La intervención militar, ordenada por el presidente de Estados Unidos, Donald Trump, habría dejado a Nicolás Maduro y su esposa Celia Flores bajo arresto, según declaraciones de funcionarios estadounidenses. En su intervención, la Secretaría General Adjunta para Asuntos Políticos, Rosemary DiCarlo, señaló que el derecho internacional ofrece herramientas para abordar cuestiones como el tráfico de drogas, disputas por recursos y preocupaciones en materia de derechos humanos.
La mayor parte de los países latinoamericanos que participaron en la sesión, con España entre ellos, coincidieron en la defensa de la paz y del respeto al marco internacional, y rechazaron la intervención armada. Brasil calificó la acción como una violación flagrante de la Carta de la ONU y defendió una solución que respete la autodeterminación del pueblo venezolano, sin recurrir a protectorados ni a la imposición militar. México sostuvo que la acción violó el artículo 2 de la Carta y representó un golpe al multilateralismo, enfatizando la necesidad de soluciones pacíficas y democráticas.
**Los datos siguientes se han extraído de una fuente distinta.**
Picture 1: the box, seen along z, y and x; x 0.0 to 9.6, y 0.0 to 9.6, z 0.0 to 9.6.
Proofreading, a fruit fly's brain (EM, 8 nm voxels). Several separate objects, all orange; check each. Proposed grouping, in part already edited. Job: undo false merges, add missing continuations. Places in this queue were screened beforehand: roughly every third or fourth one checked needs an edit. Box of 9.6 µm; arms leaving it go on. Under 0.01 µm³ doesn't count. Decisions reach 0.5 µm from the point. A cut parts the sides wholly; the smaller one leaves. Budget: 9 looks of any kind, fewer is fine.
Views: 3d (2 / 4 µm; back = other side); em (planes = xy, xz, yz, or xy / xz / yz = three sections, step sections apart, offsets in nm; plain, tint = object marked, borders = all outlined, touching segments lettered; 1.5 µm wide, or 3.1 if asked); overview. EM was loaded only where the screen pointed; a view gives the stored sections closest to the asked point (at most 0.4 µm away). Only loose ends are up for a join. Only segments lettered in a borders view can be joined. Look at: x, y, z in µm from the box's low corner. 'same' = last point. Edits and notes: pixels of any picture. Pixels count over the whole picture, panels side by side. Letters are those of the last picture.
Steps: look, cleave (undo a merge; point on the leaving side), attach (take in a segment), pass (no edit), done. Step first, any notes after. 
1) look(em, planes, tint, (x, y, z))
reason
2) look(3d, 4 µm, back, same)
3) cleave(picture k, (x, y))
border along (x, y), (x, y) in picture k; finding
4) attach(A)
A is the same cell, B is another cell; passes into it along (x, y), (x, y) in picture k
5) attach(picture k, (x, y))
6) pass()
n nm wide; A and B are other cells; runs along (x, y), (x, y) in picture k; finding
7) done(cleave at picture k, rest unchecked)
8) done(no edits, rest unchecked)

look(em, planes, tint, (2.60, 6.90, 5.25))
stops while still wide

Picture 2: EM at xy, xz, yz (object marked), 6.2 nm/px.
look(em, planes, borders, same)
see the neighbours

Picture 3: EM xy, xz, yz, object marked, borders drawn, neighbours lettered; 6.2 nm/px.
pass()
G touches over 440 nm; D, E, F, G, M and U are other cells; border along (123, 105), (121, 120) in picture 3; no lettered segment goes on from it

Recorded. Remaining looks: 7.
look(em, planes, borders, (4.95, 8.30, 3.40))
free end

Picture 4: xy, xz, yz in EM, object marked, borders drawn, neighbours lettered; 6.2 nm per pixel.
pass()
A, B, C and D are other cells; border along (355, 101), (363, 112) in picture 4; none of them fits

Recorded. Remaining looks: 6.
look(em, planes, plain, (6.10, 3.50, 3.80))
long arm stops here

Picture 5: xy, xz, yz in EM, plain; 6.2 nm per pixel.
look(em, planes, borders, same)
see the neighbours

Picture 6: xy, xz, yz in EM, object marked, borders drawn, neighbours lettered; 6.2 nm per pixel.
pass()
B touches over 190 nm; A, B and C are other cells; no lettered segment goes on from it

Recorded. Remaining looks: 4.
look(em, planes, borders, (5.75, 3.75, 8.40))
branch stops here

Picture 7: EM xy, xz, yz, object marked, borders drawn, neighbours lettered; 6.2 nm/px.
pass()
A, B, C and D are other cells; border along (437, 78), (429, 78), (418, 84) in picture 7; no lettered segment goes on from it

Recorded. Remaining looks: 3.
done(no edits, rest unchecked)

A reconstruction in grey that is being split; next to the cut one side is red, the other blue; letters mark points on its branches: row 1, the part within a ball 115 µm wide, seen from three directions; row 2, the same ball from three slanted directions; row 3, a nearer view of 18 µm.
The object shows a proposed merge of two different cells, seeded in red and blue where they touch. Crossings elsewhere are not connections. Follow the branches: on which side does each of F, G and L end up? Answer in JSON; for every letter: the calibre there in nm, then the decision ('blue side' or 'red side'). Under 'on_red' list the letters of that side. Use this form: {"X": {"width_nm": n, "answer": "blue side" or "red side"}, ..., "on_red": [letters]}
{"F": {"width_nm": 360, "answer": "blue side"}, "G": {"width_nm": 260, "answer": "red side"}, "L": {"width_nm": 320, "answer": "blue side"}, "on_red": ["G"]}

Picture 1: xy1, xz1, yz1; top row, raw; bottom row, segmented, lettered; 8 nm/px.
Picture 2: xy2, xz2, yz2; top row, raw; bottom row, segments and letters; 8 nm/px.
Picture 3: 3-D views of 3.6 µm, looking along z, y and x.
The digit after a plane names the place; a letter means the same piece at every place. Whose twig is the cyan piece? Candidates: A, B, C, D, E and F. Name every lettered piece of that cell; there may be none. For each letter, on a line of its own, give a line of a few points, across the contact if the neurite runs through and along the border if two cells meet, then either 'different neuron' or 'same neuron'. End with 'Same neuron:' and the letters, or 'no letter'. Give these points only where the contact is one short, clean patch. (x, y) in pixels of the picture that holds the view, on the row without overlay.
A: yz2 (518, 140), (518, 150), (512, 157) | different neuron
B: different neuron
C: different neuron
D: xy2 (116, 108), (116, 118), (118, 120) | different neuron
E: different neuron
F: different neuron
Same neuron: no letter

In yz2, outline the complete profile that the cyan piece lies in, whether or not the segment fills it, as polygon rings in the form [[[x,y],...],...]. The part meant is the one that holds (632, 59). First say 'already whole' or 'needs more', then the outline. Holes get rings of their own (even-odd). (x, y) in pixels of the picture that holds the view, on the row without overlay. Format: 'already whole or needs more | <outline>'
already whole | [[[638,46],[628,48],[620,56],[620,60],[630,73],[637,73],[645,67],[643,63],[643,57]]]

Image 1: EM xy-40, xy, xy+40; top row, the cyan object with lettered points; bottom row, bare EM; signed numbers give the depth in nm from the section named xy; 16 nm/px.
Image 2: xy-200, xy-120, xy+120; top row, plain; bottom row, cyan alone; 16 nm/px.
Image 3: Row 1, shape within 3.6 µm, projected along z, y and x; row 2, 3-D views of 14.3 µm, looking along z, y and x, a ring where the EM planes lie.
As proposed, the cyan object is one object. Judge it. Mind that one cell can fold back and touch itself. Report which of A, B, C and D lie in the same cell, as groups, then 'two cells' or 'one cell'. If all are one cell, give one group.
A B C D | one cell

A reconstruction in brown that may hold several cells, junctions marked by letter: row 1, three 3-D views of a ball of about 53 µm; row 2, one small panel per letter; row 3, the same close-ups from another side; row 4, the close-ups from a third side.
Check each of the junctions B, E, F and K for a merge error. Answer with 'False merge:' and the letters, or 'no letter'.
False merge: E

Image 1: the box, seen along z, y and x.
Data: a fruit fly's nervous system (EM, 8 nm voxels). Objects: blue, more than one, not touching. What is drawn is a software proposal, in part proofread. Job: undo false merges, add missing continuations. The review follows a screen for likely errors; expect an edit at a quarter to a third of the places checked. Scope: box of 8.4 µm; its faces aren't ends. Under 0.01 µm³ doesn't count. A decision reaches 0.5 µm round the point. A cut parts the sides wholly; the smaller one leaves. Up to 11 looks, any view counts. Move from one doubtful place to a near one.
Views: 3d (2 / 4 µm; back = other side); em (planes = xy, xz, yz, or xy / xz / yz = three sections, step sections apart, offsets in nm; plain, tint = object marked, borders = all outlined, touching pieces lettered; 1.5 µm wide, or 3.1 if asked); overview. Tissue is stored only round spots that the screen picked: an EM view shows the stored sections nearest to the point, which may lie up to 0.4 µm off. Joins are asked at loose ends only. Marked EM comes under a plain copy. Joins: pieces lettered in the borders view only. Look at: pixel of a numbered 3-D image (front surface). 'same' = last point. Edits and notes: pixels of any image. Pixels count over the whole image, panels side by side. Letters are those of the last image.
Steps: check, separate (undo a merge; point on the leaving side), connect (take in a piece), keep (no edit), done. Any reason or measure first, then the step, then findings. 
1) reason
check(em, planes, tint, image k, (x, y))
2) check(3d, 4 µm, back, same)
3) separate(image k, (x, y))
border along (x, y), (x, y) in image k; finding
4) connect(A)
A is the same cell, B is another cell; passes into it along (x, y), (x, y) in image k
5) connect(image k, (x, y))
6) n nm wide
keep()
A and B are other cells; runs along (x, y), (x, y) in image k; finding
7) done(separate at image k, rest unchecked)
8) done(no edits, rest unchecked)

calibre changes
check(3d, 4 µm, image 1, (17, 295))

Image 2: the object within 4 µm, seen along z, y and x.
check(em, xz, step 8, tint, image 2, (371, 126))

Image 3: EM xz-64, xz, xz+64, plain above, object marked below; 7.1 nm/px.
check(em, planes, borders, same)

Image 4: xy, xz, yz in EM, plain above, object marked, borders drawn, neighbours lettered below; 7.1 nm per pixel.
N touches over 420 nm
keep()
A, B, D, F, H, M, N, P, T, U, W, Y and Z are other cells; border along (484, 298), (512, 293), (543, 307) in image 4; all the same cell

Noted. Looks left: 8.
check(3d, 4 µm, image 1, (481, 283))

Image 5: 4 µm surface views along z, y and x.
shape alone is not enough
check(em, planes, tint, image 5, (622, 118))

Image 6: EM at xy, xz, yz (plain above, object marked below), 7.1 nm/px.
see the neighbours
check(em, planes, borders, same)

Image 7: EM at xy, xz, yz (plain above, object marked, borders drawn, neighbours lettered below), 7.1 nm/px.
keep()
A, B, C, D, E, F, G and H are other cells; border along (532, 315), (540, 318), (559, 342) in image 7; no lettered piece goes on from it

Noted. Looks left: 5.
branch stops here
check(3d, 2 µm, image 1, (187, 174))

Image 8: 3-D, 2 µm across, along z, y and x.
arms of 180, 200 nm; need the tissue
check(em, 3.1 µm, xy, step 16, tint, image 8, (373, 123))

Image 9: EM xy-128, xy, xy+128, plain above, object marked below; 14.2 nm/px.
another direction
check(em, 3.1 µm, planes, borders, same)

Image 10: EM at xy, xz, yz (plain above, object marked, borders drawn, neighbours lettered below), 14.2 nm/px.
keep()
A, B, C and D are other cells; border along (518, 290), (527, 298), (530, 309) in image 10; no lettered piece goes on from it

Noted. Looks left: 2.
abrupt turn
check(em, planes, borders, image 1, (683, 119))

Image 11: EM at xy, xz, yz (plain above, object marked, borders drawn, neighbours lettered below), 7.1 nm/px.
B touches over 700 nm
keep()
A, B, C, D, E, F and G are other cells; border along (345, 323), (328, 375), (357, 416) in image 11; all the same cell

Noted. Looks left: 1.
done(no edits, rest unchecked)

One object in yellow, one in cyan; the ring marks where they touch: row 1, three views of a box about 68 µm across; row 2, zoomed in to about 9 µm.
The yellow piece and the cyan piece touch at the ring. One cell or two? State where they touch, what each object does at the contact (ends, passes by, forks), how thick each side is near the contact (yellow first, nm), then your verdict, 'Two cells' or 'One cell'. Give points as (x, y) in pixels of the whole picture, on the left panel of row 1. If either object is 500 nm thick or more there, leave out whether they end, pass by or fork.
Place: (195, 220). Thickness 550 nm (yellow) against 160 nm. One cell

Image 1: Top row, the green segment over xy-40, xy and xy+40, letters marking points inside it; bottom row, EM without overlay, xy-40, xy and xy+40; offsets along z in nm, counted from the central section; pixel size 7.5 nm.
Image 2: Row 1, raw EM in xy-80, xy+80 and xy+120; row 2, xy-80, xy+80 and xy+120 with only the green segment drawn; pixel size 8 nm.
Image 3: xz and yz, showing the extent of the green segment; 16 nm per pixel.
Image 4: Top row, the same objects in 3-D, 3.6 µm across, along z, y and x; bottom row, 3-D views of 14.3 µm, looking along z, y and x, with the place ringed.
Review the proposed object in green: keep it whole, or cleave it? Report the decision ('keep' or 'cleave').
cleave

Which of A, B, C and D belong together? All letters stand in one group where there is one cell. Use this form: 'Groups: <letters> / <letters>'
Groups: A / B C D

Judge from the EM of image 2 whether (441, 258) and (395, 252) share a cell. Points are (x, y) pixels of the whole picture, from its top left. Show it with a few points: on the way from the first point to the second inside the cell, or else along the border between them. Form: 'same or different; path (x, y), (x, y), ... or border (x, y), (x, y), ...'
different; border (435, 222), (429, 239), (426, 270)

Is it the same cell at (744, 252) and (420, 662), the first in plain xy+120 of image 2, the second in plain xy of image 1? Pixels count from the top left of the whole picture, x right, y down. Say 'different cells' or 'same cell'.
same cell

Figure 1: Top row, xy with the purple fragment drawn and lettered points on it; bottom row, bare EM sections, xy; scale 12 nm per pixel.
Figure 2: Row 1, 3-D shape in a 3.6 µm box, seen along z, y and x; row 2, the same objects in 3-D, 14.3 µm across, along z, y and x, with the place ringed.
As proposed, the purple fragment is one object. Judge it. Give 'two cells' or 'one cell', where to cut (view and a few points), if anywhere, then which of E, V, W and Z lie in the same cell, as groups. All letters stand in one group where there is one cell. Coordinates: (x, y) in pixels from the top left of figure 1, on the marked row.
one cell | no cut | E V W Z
En la representación regional, Chile reiteró su condena a las acciones militares unilaterales y reafirmó el compromiso con la soberanía y la solución pacífica de controversias. Cuba acusó a la intervención de ser una agresión imperialista y llamó a la comunidad internacional a condenarla, destacando la defensa de la región como zona de paz. Panamá expresó preocupación por el impacto en la paz regional y subrayó la importancia de una salida democrática y pacífica, mientras Nicaragua defendió el estatus de la región como zona de paz.
Por su parte, Argentina expresó su apoyo a la intervención de Estados Unidos y calificó a Nicolás Maduro como líder de organizaciones designadas como terroristas, argumento que fue contrastado por otros países de la región. Paraguay coincidió en considerar a Maduro como líder de una organización criminal y pidió la restauración de la democracia en Venezuela. España manifestó preocupación por la situación y sostuvo que la lucha contra el crimen organizado y la defensa de los derechos humanos deben abordarse mediante cooperación y diálogo, no por imposición militar.
En nombre de Estados Unidos, el embajador ante la ONU afirmó que la operación fue legal y dirigida contra dos fugitivos de la justicia estadounidense, señalando que Maduro no es un jefe de Estado legítimo y destacando la oposición de más de 50 países a las elecciones venezolanas de 2024. China y Rusia condenaron la acción como injerencia en la soberanía y llamaron a abandonar la doble moral, pidiendo evitar que Estados Unidos actúe como “policía del mundo”.